DIRECTIVE =
Reproduce the records below in their entirety, character for character.

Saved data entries

+ + +

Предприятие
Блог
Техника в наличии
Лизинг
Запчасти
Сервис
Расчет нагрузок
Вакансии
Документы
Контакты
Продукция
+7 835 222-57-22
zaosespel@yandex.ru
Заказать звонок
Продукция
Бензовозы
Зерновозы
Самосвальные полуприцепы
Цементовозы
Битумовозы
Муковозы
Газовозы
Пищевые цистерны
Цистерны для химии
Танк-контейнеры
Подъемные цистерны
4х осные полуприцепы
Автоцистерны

+ + +

RESPONSE =
Предприятие
Блог
Техника в наличии
Лизинг
Запчасти
Сервис
Расчет нагрузок
Вакансии
Документы
Контакты
Продукция
+7 835 222-57-22
zaosespel@yandex.ru
Заказать звонок
Продукция
Бензовозы
Зерновозы
Самосвальные полуприцепы
Цементовозы
Битумовозы
Муковозы
Газовозы
Пищевые цистерны
Цистерны для химии
Танк-контейнеры
Подъемные цистерны
4х осные полуприцепы
Автоцистерны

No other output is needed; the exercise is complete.